You’ve just got to love yourself, they say
Give yourself time
You are important
You are enough
Its about being vulnerable, and embracing discomfort
Thats what some of the books say.
Thats what’s required for life, for creativity and innovation (Brene Brown, Daring Greatly)
I get it. I want to get it.
But.
Even the first of these seems risky.
Loving myself. Loving and listening to myself.
Becoming aware of my feelings.
It was brought home to me over the last few weeks.
Its a risk.
Complex trauma, both emotional neglect and abuse, coupled with strong childhood adherence to an evangelical faith make this risky.
Too many self sacrificing defaults have been set.
Too many ‘put others first’ learned behaviours have been performed.
Too many times was it safer for me to revolve around others, my abusive mothers, needs than attend to my own – too many times soothing my abuser meant safety for me.

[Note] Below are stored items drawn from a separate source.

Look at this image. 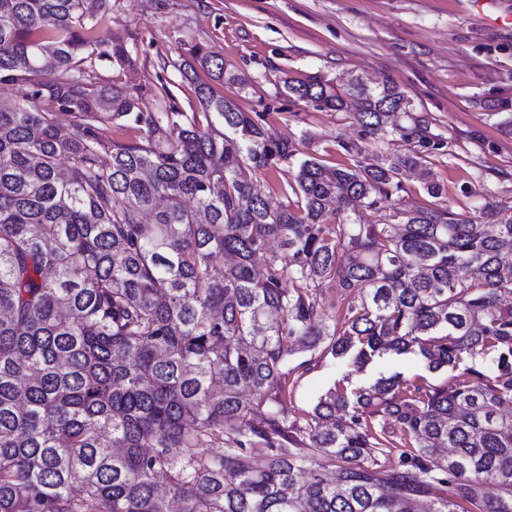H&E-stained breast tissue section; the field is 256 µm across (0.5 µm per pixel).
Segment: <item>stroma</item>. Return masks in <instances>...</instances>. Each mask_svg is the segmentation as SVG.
I'll return each mask as SVG.
<instances>
[{
  "label": "stroma",
  "instance_id": "stroma-1",
  "mask_svg": "<svg viewBox=\"0 0 512 512\" xmlns=\"http://www.w3.org/2000/svg\"><path fill=\"white\" fill-rule=\"evenodd\" d=\"M98 35L122 40L137 59L135 69L112 70L115 83L177 84L175 105L184 112L197 100L173 63L190 45L209 47L248 81L243 89L221 85L224 96L260 116L271 138H290L301 154L331 165L350 162L344 144L365 156L377 144L363 138L351 110L316 109L284 93V80H393L414 115L427 119L437 148L403 175L383 211L449 208L476 220L490 194L512 213V134L498 125L499 112L512 113V0H116ZM431 182L440 196L427 194ZM396 372L446 380L411 357H387L355 374L327 356L289 378L288 406L304 414L346 374L360 385Z\"/></svg>",
  "mask_w": 512,
  "mask_h": 512
}]
</instances>
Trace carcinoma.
<instances>
[{
  "mask_svg": "<svg viewBox=\"0 0 512 512\" xmlns=\"http://www.w3.org/2000/svg\"><path fill=\"white\" fill-rule=\"evenodd\" d=\"M95 7L0 0V82L18 97L0 107V512H419L424 497L512 512V214L490 198L480 222L381 211L430 147L393 81H285L323 110L355 99L368 136L417 143L351 164L267 137L200 78L246 86L202 45L179 64L201 111L151 112L171 84L99 74L137 59L98 39L115 0ZM118 122L138 140L106 139ZM291 161L295 199L254 192ZM326 284L347 300L337 317ZM328 354L358 372L412 355L430 373L479 356L490 372L345 375L293 414L288 378Z\"/></svg>",
  "mask_w": 512,
  "mask_h": 512,
  "instance_id": "obj_1",
  "label": "carcinoma"
}]
</instances>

Too many times I heard – ‘love your neighbour’ very few times I heard ‘as yourself’ – though with the all too often shame that was associated with too much pride. Shame.
Ahh yes, that ‘S’ word.
The word you’d feel if you uttered the other S word in church.
And fear of being accused of being Selfish was the other S word. Especially at Home.

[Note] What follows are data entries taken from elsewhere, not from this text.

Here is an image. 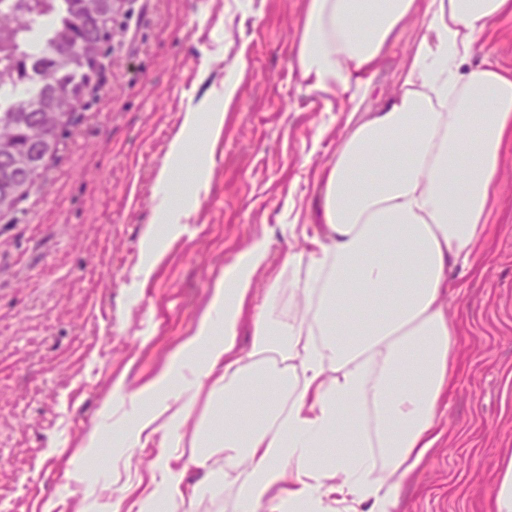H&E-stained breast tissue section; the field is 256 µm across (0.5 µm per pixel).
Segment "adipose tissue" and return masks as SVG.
Here are the masks:
<instances>
[{
    "label": "adipose tissue",
    "mask_w": 512,
    "mask_h": 512,
    "mask_svg": "<svg viewBox=\"0 0 512 512\" xmlns=\"http://www.w3.org/2000/svg\"><path fill=\"white\" fill-rule=\"evenodd\" d=\"M420 31L390 98L364 112L370 77L409 20ZM512 0H308L296 66L310 87L347 95L351 115L318 180L321 235L266 290L248 352L237 338L263 244L215 288L184 382L139 422L137 439L177 432L202 386L224 400V437L201 433L137 495V512L182 506L238 468L242 512H395L400 480L441 437L456 359L451 264L472 265L503 153L512 145V71L490 36ZM305 266L301 313L281 317L288 275ZM275 385L254 413L258 382ZM224 451L213 468L211 449ZM205 478L188 485V469Z\"/></svg>",
    "instance_id": "ef3b65f1"
}]
</instances>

It took a risk to start to think of myself as anything, let alone something – though I sort of knew I was ok.
Self love is risky.
Knowing I can love myself – without justification
Knowing I can choose what I do with my time – can feel utterly alien and pushing through sand to feel like this is even allowed or possible
That voice. That inner critic voice. Be useful. Don’t be lazy. Stay Busy. You don’t deserve this. Surely there’s something else to do.
Its as if its waiting for that moment.
Self love can feel a risk.
A risk because it challenges so much of…well everything.. everything I once knew and had become default.
My childhood emotional needs, my identity and adaption into an evangelical christian faith (though it needn’t have been as evangelical to still have all those ‘S’ words)
Loving myself is a challenge and a risk. A risk that means looking inwards. A Risk because I dont often want to look at or be close to the painful bits, or shame bits, and feeling like I’m not able to love myself because I might be in trouble for doing so, or be told off for being selfish, or its something else.
Self love is risky because i grew up with an understanding of responsibility and fault. I believed I was to blame, and I took on responsibility, because I was projected on as being spoilt, selfish, too clever, messy, not there enough for that person, not fulfilling her needs, not able to ‘fix’ the family.
The over think everything, get lost in my thoughts, think them through, think all the options, think about what I should have done, what I didnt do, what I need to do what I am , what kind of person I was or am, think James, think, and it keeps on going, wake up with the same thinking thoughts.
I was the fixer of, and helper of others. Responsible. Over thinking.
Self love is a risk – for that voice tells me not to be selfish.
I love the writing of Dr Glenn Patrick Doyle, recently he shared this on his blog


Self love is a risk. Self love, deep self love is courageous.
It changes the pattern.
It undo’s the default.
It communicates to myself that I am important.
Its a risk. Its a risk every time.
Its a challenge every day.

Brene Brown is right. We are living in an age of scarcity. An age where love is scarce- but where products are traded as love. Loving ourselves is the risk to start turning to whats inside of ourselves as a source of love, a source of peace and joy, and give this the opportunity to shine. Self love may well be the source of the river, where it all starts.
Maybe Jesus was saying, you can only love your neighbour as you love yourself. That was the challenge set down to the lawyer who asked in the question. Can you love yourself? and in that love – will your neighbour be loved too? It wasn’t just loving a neighbour for show. Where might there be balance in the love for self and neighbour/others in the Bible – just thinking out loud…
Self love is about being brave and courageous – taking the risk and being vulnerable to myself- not just being strong and getting through it.
Self love.
Do you dare take the risk? Do you dare not too?